I dont know the answer, but I would not want to subject my children to more of this same stuff if I lived in Independence, Grandview, Hickman, or Center.

chuck said...

When public schools all across America stop trying to turn every kid in school into a scholar and start teaching them a trade, this will never end.

While this insanity continues, there will be children left behind. In fact, pretty much all of the children will be lefft behind.

Its ok to be a plumber, or an electrician (Like me) or a sheetrocker.

The insanity of the curriculum, leads to the insanity of the cryyikkulum.

You don't have to leave kids behind, ya just gotta use your fuckin head for something besides a liberal hat rack.

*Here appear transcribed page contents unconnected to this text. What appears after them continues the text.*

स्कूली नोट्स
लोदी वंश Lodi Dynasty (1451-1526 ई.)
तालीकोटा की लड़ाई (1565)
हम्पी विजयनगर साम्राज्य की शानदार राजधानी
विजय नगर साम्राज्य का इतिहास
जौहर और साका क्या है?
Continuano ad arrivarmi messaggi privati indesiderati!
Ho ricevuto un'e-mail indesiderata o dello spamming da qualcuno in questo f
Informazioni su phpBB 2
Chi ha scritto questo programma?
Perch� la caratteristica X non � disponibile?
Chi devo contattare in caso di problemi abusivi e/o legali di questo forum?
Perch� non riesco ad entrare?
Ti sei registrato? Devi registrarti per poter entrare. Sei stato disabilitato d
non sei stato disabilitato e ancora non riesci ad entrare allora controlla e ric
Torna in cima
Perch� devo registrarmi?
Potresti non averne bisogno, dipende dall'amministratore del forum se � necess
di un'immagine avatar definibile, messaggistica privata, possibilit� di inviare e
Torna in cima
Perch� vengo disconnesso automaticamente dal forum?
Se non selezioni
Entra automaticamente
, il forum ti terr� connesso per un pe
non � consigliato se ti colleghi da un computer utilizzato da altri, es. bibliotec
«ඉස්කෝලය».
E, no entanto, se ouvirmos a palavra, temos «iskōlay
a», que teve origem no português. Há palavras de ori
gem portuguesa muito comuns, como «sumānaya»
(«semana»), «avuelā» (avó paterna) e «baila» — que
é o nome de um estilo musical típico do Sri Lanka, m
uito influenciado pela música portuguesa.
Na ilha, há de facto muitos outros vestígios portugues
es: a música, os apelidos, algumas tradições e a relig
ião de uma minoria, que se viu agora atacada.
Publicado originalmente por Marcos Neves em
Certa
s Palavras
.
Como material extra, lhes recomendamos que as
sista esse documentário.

:) My dad would like that.

Bob G. said...

T.O.:
I've said for decades that all this crap started after 1970...(when I graduated).
First thing they did in Philly public schools was ELIMINATE THE DRESS CODE.
Now to me, when you LOOK like a slob, you are not only perceived AS one, but you WILL tend to slack off.

That was the snowball that was kicked down the mountain of education...everything else followed suit.
And now we see the results of such "good intentions".
(nice paving job, too...wonder where that road GOES anyway, as if we didn't know)

Great post AND comments by everyone.

Stay safe out there.

kansas city electrician said...

most of the schools are in trouble in larger cities.